06:51 Donc l'humour est une arme fatale, extraordinaire, mais qui peut être fatale justement parce
06:56 qu'on se rend compte que pour beaucoup de femmes, le coût de la dénonciation est plus
07:00 lourd que le coût de l'acceptation.
07:02 Et c'est pour ça qu'elles sont souvent dans le déni, l'euphémisation, « mais
07:05 non, mais ce n'est pas grave ».
07:06 Parce qu'elles ont peur de se faire saquer, c'est ça, si elles le dénoncent.
07:08 Absolument.
07:09 Et donc, que répondre ? Moi je dis qu'on ne laisse rien passer.
07:13 Mais il faut apprendre à formaliser, à consolider ce que l'on a ressenti, pour pas réagir
07:21 dans le tac au tac, c'est-à-dire l'effet « boobrang », c'est toi qui te dis,
07:24 c'est toi qui y es, parce que là on est toujours perdant.
07:26 Mais en même temps, formaliser pour pouvoir élaborer autour de ce qui est une agression.
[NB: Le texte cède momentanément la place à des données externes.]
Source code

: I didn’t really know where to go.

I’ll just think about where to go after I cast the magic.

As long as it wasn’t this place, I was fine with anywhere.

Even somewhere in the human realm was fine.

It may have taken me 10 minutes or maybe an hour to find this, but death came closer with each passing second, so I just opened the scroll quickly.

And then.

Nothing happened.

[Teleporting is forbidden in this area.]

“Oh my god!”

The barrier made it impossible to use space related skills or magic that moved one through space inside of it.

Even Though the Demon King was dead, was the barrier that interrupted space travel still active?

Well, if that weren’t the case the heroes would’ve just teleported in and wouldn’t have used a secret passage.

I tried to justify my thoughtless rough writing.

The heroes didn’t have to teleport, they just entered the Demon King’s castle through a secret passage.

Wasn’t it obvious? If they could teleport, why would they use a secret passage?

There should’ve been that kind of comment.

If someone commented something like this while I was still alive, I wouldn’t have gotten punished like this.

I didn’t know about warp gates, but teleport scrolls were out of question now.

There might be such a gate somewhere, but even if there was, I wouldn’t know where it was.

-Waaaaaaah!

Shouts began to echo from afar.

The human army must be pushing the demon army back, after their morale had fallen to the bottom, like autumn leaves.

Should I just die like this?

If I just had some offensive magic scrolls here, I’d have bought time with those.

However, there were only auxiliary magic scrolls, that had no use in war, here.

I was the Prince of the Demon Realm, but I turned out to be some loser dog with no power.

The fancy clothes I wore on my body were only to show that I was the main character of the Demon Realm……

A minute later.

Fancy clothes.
07:32 Voilà, et une agression et une infraction, c'est important de le rappeler aussi, c'est
07:35 inscrit dans le Code du Travail et dans le Code pénal.
07:37 Absolument.
07:38 L'agissement sexiste est inscrit dans le Code du Travail et dans le Code pénal, on
07:42 a l'outrage sexiste, alors c'est un peu différent, c'est dans les espaces publics,
07:46 et puis on a cette nouvelle définition du harcèlement sexuel qui comprend des actes
07:51 et des comportements à connotation sexiste et sexuelle.
07:53 Mais le contentieux sur ce sujet est quasiment inexistant.
07:57 Il n'y a pas de plainte, jamais ?
07:58 Les plaintes c'est très compliqué, parce qu'en fait les femmes peuvent parler à
08:03 la cellule d'écoute, elles peuvent parler à leur DRH, mais il y a beaucoup, beaucoup,
08:07 beaucoup de barrières et de peur.
08:09 Et donc aujourd'hui, on aurait besoin d'une jurisprudence sur le sexisme.
08:14 Voilà, et ce baromètre va peut-être libérer la parole aussi.
08:16 Merci Brigitte Grézy d'être venue ce matin pour nous présenter ce baromètre qui est
08:20 établi par le collectif Stop, ça s'écrit avec un E à la fin.